中东呼吸综合征冠状病毒(MERS-CoV)是一种β冠状病毒,于 2012 年出现,可导致严重肺炎和肾衰竭。MERS-CoV 编码 5 种辅助蛋白。其中一些已被证明可干扰宿主抗病毒免疫反应。然而,蛋白 8b 在先天免疫和病毒毒力中的作用很少被研究。在这里,我们分别将 MERS-CoV 的辅助蛋白基因引入到一种减毒鼠冠状病毒(鼠肝炎病毒,MHV)的基因组中,发现辅助蛋白 8b 可增强病毒复制和感染 MHV 表达蛋白 8b 的小鼠的致死率。RNA-seq 分析显示,蛋白 8b 可显著抑制感染 MHV 的小鼠中Ⅰ型干扰素(IFN-I)的产生和先天免疫反应。我们还发现,MERS-CoV 蛋白 8b 可以从多个内部甲硫氨酸位点起始,并且鉴定了至少三种蛋白变异体。蛋白 8b 的残基 1-23 被证明负责增强毒力。

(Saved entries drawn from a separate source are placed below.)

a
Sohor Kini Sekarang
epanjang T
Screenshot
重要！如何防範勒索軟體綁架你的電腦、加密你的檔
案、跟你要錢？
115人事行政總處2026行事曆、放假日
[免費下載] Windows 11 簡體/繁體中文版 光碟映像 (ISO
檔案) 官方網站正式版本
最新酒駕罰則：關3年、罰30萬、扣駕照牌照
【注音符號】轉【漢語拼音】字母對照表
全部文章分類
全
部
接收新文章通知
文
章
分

此外,蛋白 8b 对 IFN-I 的抑制作用可能不会影响其增强病毒毒力,因为 aa1-23 缺失不影响 IFN-I 的产生。接下来,我们还发现蛋白 8b 在感染细胞中定位于内质网(ER)/高尔基体膜,其 C 端区域 aa88-112 缺失会破坏该定位。这项研究将为 MERS-CoV 感染的发病机制提供新的见解。多种冠状病毒(CoV)可引起严重的呼吸道感染,并成为 SARS-CoV、MERS-CoV 和 SARS-CoV-2 等全球性公共卫生威胁。每种冠状病毒都包含不同数量的辅助蛋白,这些蛋白在不同的 CoV 之间具有高度变异性。辅助蛋白被证明在 CoV 的发病机制中发挥重要作用。MERS-CoV 包含 5 种辅助蛋白(蛋白 3、4a、4b、5、8b),缺失所有 4 种辅助蛋白(蛋白 3、4a、4b、5)会显著影响 MERS-CoV 的复制和发病机制。然而,ORF8b 是否也调节 MERS-CoV 感染尚不清楚。在这里,我们构建了表达 MERS-CoV 蛋白 8b 的鼠肝炎病毒(MHV)重组病毒,并证明蛋白 8b 可显著增强 MHV 的毒力,这是由蛋白 8b 的 N 端结构域介导的。这项研究将有助于理解 MERS-CoV 感染的发病机制。